LATAM Group is the first approved operator within MIA’s FTZ magnet site, which allows airport tenants to import materials that can then be manufactured, repaired, stored, and/or re-distributed anywhere on MIA property, with the federal tariffs on those materials deferred, reduced, or eliminated – providing valuable time and cost savings.
Companies within an FTZ are able to defer paying duties until the products exit the site, reduce duties on combined finished products instead of on each individual product, and eliminate duties on products being imported to the site and then re-exported. Companies handling high-traffic commodities at MIA such as pharmaceuticals, electronics, textiles, auto parts, aircraft parts, avionics, machinery equipment, consumer goods, and perishables are ideal operators for MIA’s FTZ magnet site.

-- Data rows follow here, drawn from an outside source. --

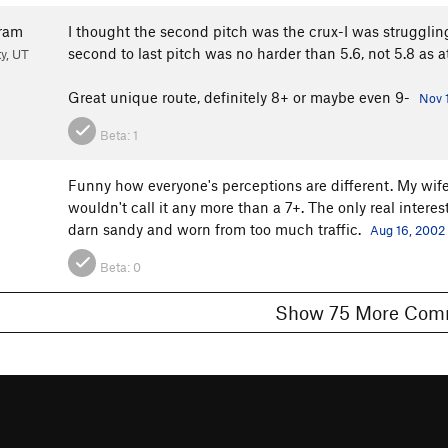
ram
I thought the second pitch was the crux-I was struggl
second to last pitch was no harder than 5.6, not 5.8 as a
ty, UT
Great unique route, definitely 8+ or maybe even 9-
Nov 
Beta:
1
Funny how everyone's perceptions are different. My wife 
wouldn't call it any more than a 7+. The only real intere
darn sandy and worn from too much traffic.
Aug 16, 2002
Beta:
0
Show 75 More 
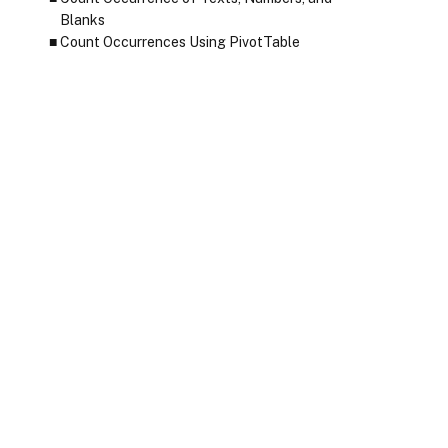
Blanks
Count Occurrences Using PivotTable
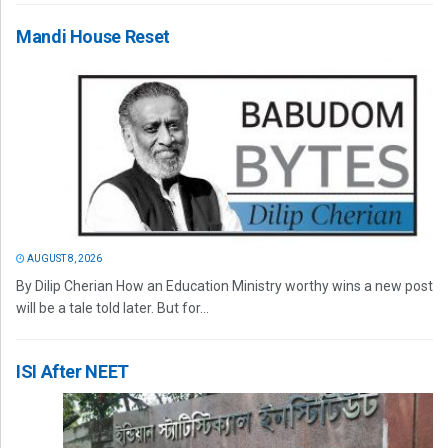
Mandi House Reset
AUGUST 8, 2026
By Dilip Cherian How an Education Ministry worthy wins a new post
will be a tale told later. But for...
ISI After NEET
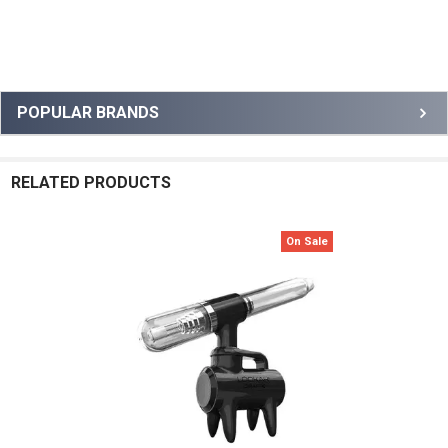
Sidebar
POPULAR BRANDS
RELATED PRODUCTS
On Sale
Related
Products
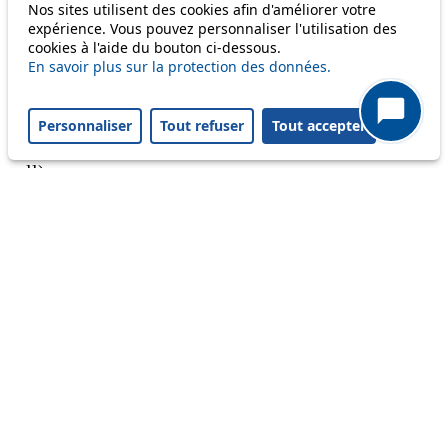
Nos sites utilisent des cookies afin d'améliorer votre
Reset filters
✕
expérience. Vous pouvez personnaliser l'utilisation des
Only lines affected by disruptions are listed above.
cookies à l'aide du bouton ci-dessous.
En savoir plus sur la protection des données.
A question ? An observation ?
Personnaliser
Tout refuser
Tout accepter
Customer service 021 621 01 11 (price of a local
call)
Useful links
tl shop
Career
Paying a fine
Lost property
Accessibility
Point of sale
leb.ch
FAQ
Download the tl app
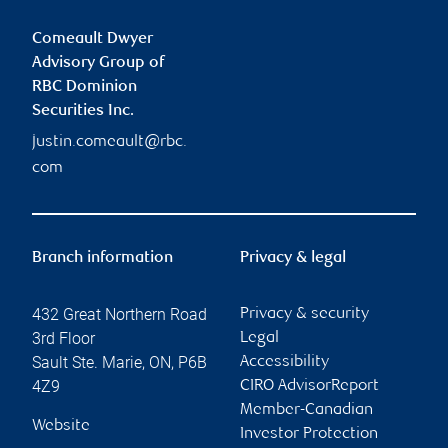
Comeault Dwyer
Advisory Group of
RBC Dominion
Securities Inc.
justin.comeault@rbc.
com
Branch information
Privacy & legal
432 Great Northern Road
Privacy & security
3rd Floor
Legal
Sault Ste. Marie
,
ON
,
P6B
Accessibility
4Z9
CIRO AdvisorReport
Member-Canadian
Website
Investor Protection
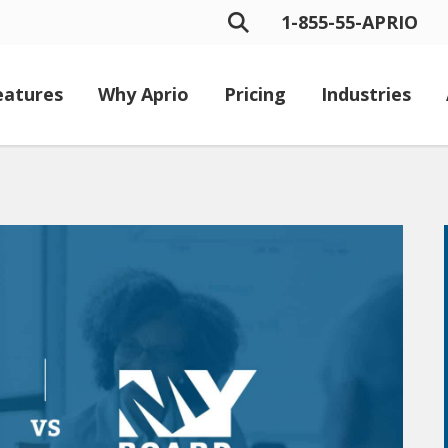
1-855-55-APRIO
eatures
Why Aprio
Pricing
Industries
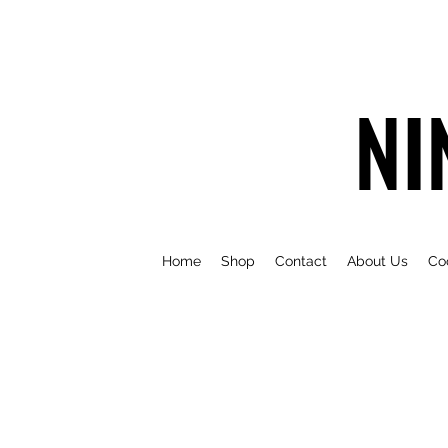
NI
Home
Shop
Contact
About Us
Co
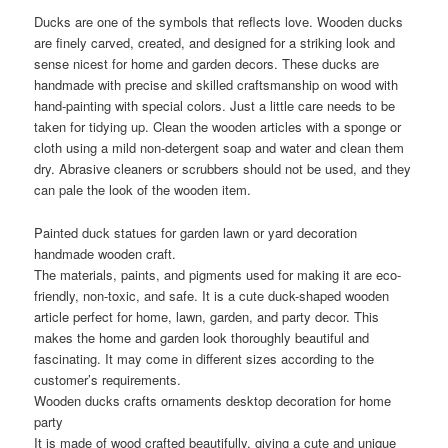
Ducks are one of the symbols that reflects love. Wooden ducks
are finely carved, created, and designed for a striking look and
sense nicest for home and garden decors. These ducks are
handmade with precise and skilled craftsmanship on wood with
hand-painting with special colors. Just a little care needs to be
taken for tidying up. Clean the wooden articles with a sponge or
cloth using a mild non-detergent soap and water and clean them
dry. Abrasive cleaners or scrubbers should not be used, and they
can pale the look of the wooden item.
Painted duck statues for garden lawn or yard decoration
handmade wooden craft.
The materials, paints, and pigments used for making it are eco-
friendly, non-toxic, and safe. It is a cute duck-shaped wooden
article perfect for home, lawn, garden, and party decor. This
makes the home and garden look thoroughly beautiful and
fascinating. It may come in different sizes according to the
customer’s requirements.
Wooden ducks crafts ornaments desktop decoration for home
party
It is made of wood crafted beautifully, giving a cute and unique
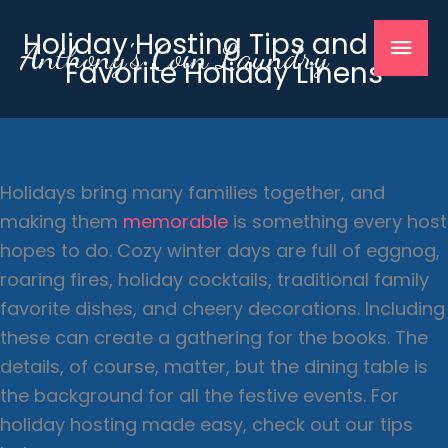
Skip
Mai
Holiday Hosting Tips and Our
to
Anthony's Coin Laundry
Favorite Holiday Linens
content
Men
Holidays bring many families together, and
making them
memorable
is something every host
hopes to do. Cozy winter days are full of eggnog,
roaring fires, holiday cocktails, traditional family
favorite dishes, and cheery decorations. Including
these can create a gathering for the books. The
details, of course, matter, but the dining table is
the background for all the festive events. For
holiday hosting made easy, check out our tips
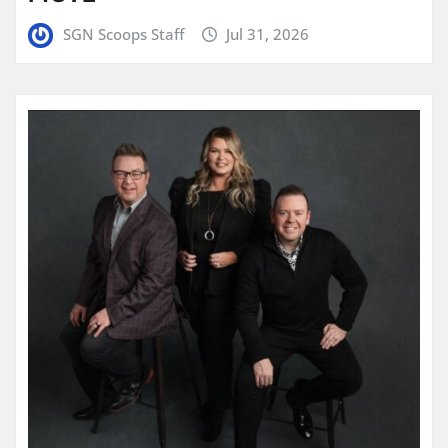
SGN Scoops Staff
Jul 31, 2026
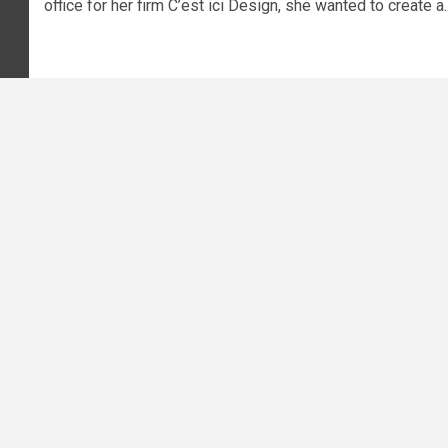
office for her firm C’est ici Design, she wanted to create a..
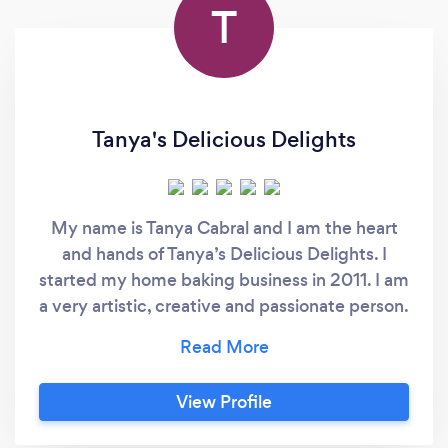
T
Tanya's Delicious Delights
My name is Tanya Cabral and I am the heart
and hands of Tanya’s Delicious Delights. I
started my home baking business in 2011. I am
a very artistic, creative and passionate person.
As a child, I was always fascinated by art, color
and creating masterpieces through my
drawings. I started my journey as a
View Profile
professional baker as a result of a personal
experience with a birthday cake I purchased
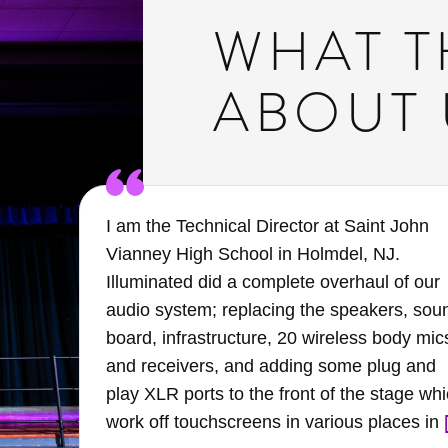
WHAT T
ABOUT 
I am the Technical Director at Saint John
Vianney High School in Holmdel, NJ.
the
Illuminated did a complete overhaul of our
audio system; replacing the speakers, sou
rly
board, infrastructure, 20 wireless body mic
and receivers, and adding some plug and
er
play XLR ports to the front of the stage wh
work off touchscreens in various places in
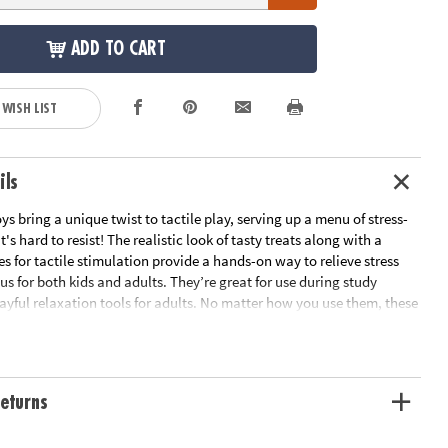
ADD TO CART
 WISH LIST
ils
ys bring a unique twist to tactile play, serving up a menu of stress-
t's hard to resist! The realistic look of tasty treats along with a
res for tactile stimulation provide a hands-on way to relieve stress
s for both kids and adults. They’re great for use during study
layful relaxation tools for adults. No matter how you use them, these
shies are packed with irresistible charm and delectable fun!
c-looking, super squishy Foodie Fidgets are designed for tactile play
 for all ages
eturns
motor skills, encourages sensory exploration and offers focus and
ids and adults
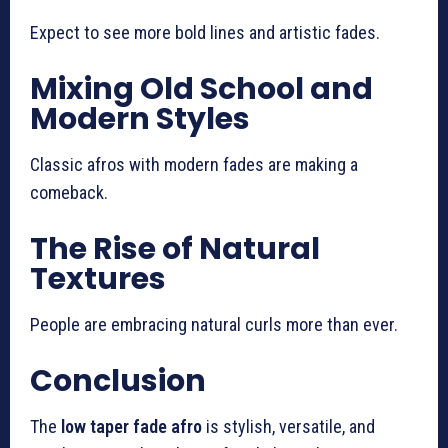
Expect to see more bold lines and artistic fades.
Mixing Old School and
Modern Styles
Classic afros with modern fades are making a
comeback.
The Rise of Natural
Textures
People are embracing natural curls more than ever.
Conclusion
The
low taper fade afro
is stylish, versatile, and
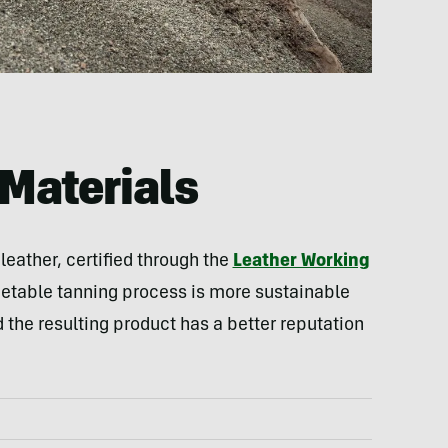
Materials
eather, certified through the
Leather Working
getable tanning process is more sustainable
 the resulting product has a better reputation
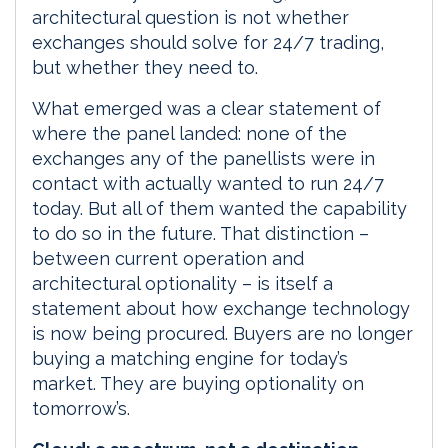
architectural question is not whether
exchanges should solve for 24/7 trading,
but whether they need to.
What emerged was a clear statement of
where the panel landed: none of the
exchanges any of the panellists were in
contact with actually wanted to run 24/7
today. But all of them wanted the capability
to do so in the future. That distinction –
between current operation and
architectural optionality – is itself a
statement about how exchange technology
is now being procured. Buyers are no longer
buying a matching engine for today’s
market. They are buying optionality on
tomorrow’s.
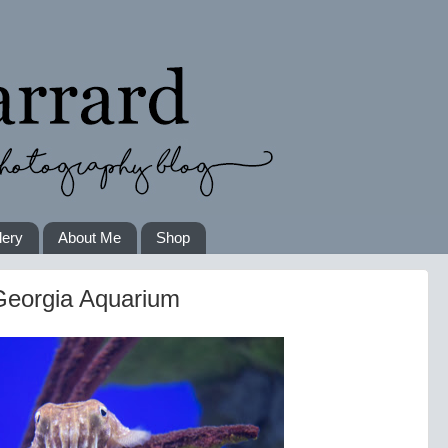
lery
About Me
Shop
 Georgia Aquarium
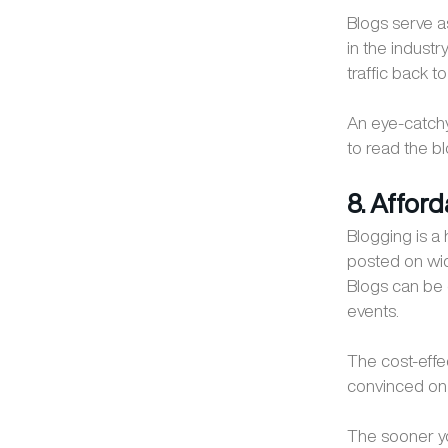
Blogs serve a
in the industry
traffic back t
An eye-catchy 
to read the 
8. Affor
Blogging is a
posted on wid
Blogs can be 
events.
The cost-effe
convinced on 
The sooner you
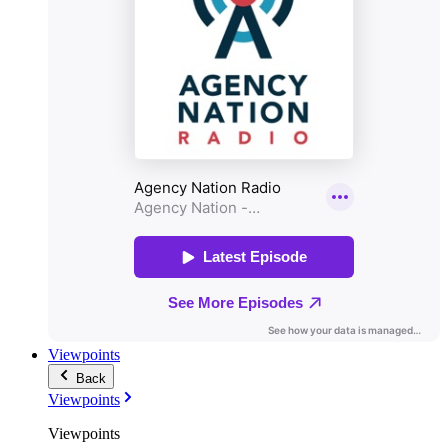
Viewpoints
Back
Viewpoints
Viewpoints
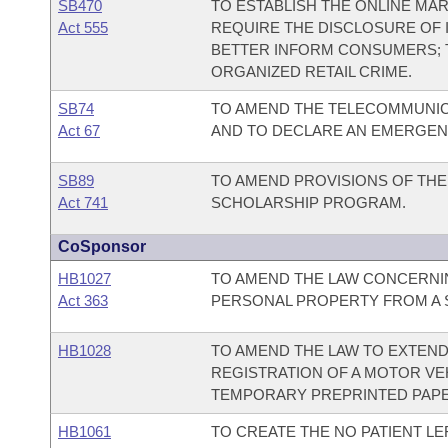
SB470
TO ESTABLISH THE ONLINE MA
Act 555
REQUIRE THE DISCLOSURE OF 
BETTER INFORM CONSUMERS; 
ORGANIZED RETAIL CRIME.
SB74
TO AMEND THE TELECOMMUNIC
Act 67
AND TO DECLARE AN EMERGEN
SB89
TO AMEND PROVISIONS OF TH
Act 741
SCHOLARSHIP PROGRAM.
CoSponsor
HB1027
TO AMEND THE LAW CONCERNI
Act 363
PERSONAL PROPERTY FROM A S
HB1028
TO AMEND THE LAW TO EXTEND
REGISTRATION OF A MOTOR VE
TEMPORARY PREPRINTED PAPE
HB1061
TO CREATE THE NO PATIENT LE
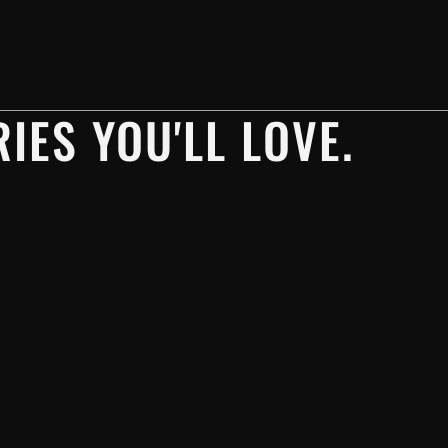
IES YOU'LL LOVE.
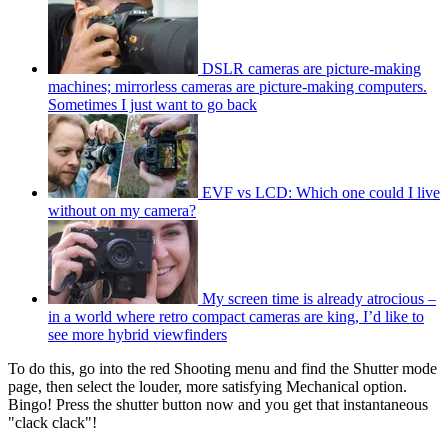
DSLR cameras are picture-making
machines; mirrorless cameras are picture-making computers.
Sometimes I just want to go back
EVF vs LCD: Which one could I live
without on my camera?
My screen time is already atrocious –
in a world where retro compact cameras are king, I’d like to
see more hybrid viewfinders
To do this, go into the red Shooting menu and find the Shutter mode
page, then select the louder, more satisfying Mechanical option.
Bingo! Press the shutter button now and you get that instantaneous
"clack clack"!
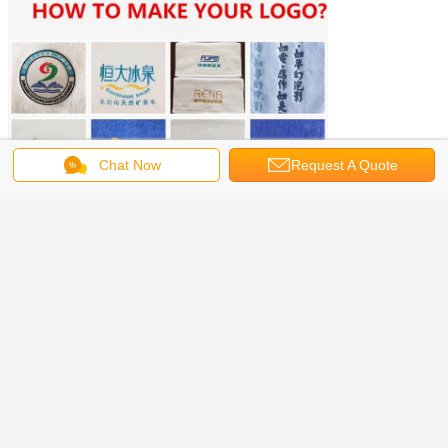
Chat Now
Request A Quote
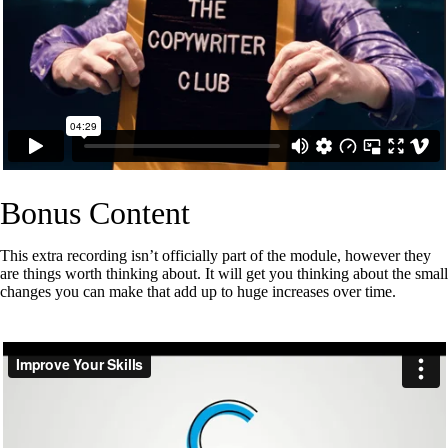
Bonus Content
This extra recording isn’t officially part of the module, however they
are things worth thinking about. It will get you thinking about the small
changes you can make that add up to huge increases over time.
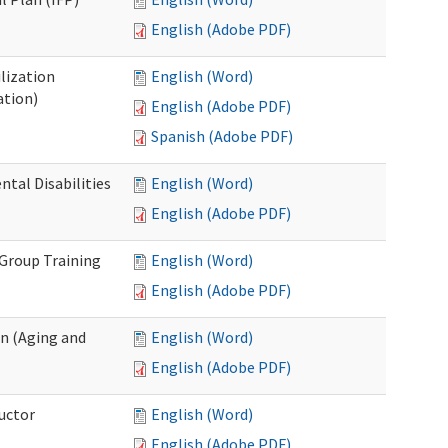
English (Adobe PDF)
lization
English (Word)
ation)
English (Adobe PDF)
Spanish (Adobe PDF)
al Disabilities
English (Word)
English (Adobe PDF)
 Group Training
English (Word)
English (Adobe PDF)
n (Aging and
English (Word)
English (Adobe PDF)
uctor
English (Word)
English (Adobe PDF)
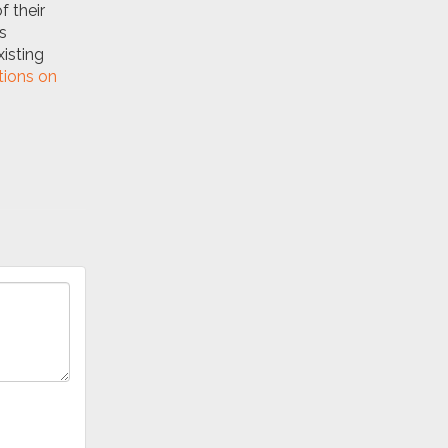
f their
s
isting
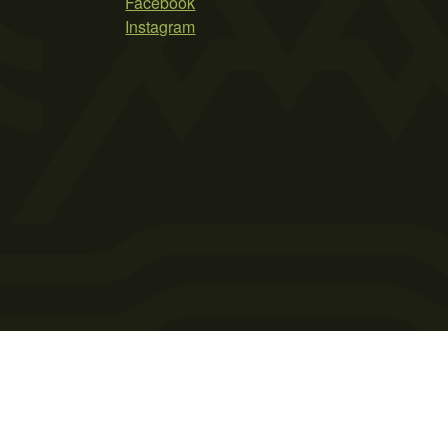
Facebook
Instagram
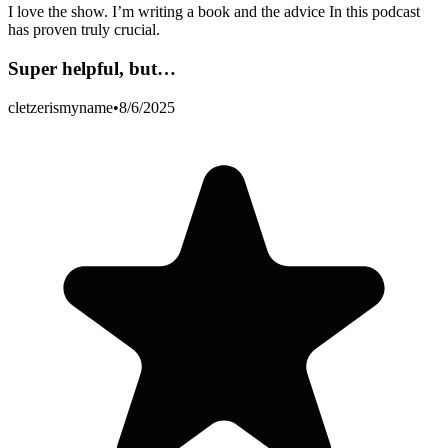
I love the show. I’m writing a book and the advice In this podcast
has proven truly crucial.
Super helpful, but…
cletzerismyname
•
8/6/2025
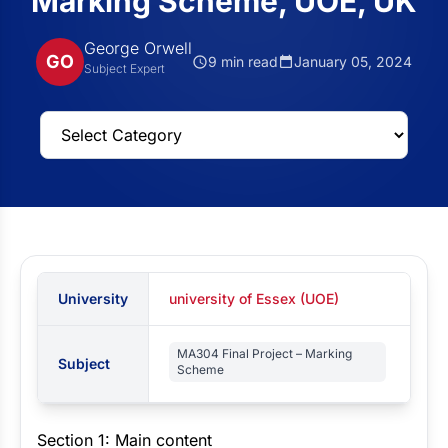
Marking Scheme, UOE, UK
George Orwell
GO
9 min read
January 05, 2024
Subject Expert
University
university of Essex (UOE)
MA304 Final Project – Marking
Subject
Scheme
Section 1: Main content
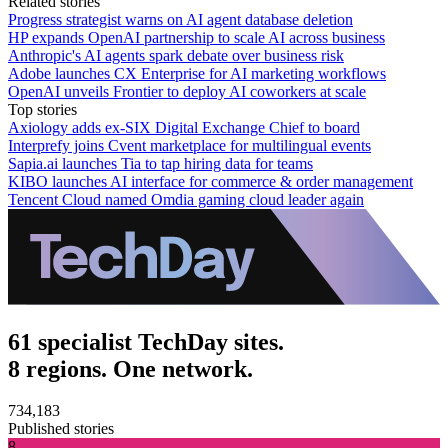
Related stories
Progress strategist warns on AI agent database deletion
HP expands OpenAI partnership to scale AI across business
Anthropic's AI agents spark debate over business risk
Adobe launches CX Enterprise for AI marketing workflows
OpenAI unveils Frontier to deploy AI coworkers at scale
Top stories
Axiology adds ex-SIX Digital Exchange Chief to board
Interprefy joins Cvent marketplace for multilingual events
Sapia.ai launches Tia to tap hiring data for teams
KIBO launches AI interface for commerce & order management
Tencent Cloud named Omdia gaming cloud leader again
61 specialist TechDay sites.
8 regions. One network.
734,183
Published stories
8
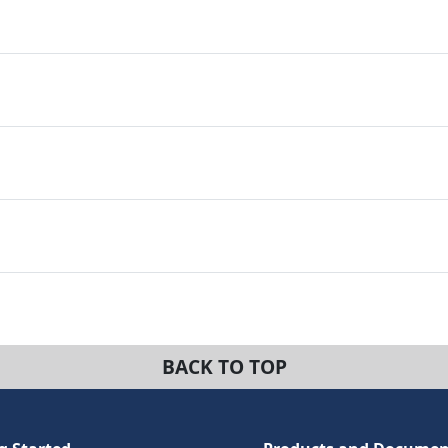
BACK TO TOP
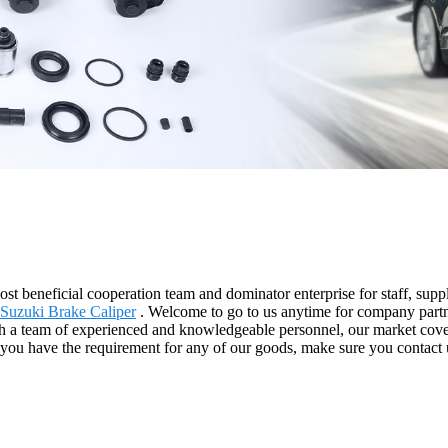
st beneficial cooperation team and dominator enterprise for staff, suppl
Suzuki Brake Caliper
. Welcome to go to us anytime for company partne
ith a team of experienced and knowledgeable personnel, our market co
 you have the requirement for any of our goods, make sure you contact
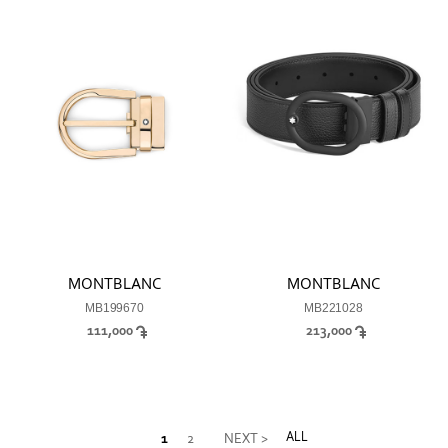
MONTBLANC
MONTBLANC
MB199670
MB221028
111,000
213,000
ALL
1
2
NEXT >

MIA continues to rank as the busiest airport in the U.S. and the ninth busiest in the world for international freight. In 2022, MIA matched its record of 2.7 million tons of freight set in 2021, by handling 2.2 million tons of international freight and 500,000 tons of domestic shipments.
The MIA FTZ magnet site, approved by the U.S. Department of Commerce before the pandemic, is an expansion of Miami-Dade County’s existing FTZ 281 granted to PortMiami. To become an FTZ operator, MIA tenants must complete an application with PortMiami and then receive approval from U.S. Customs and Border Protection – an expedited process that takes approximately 30 days.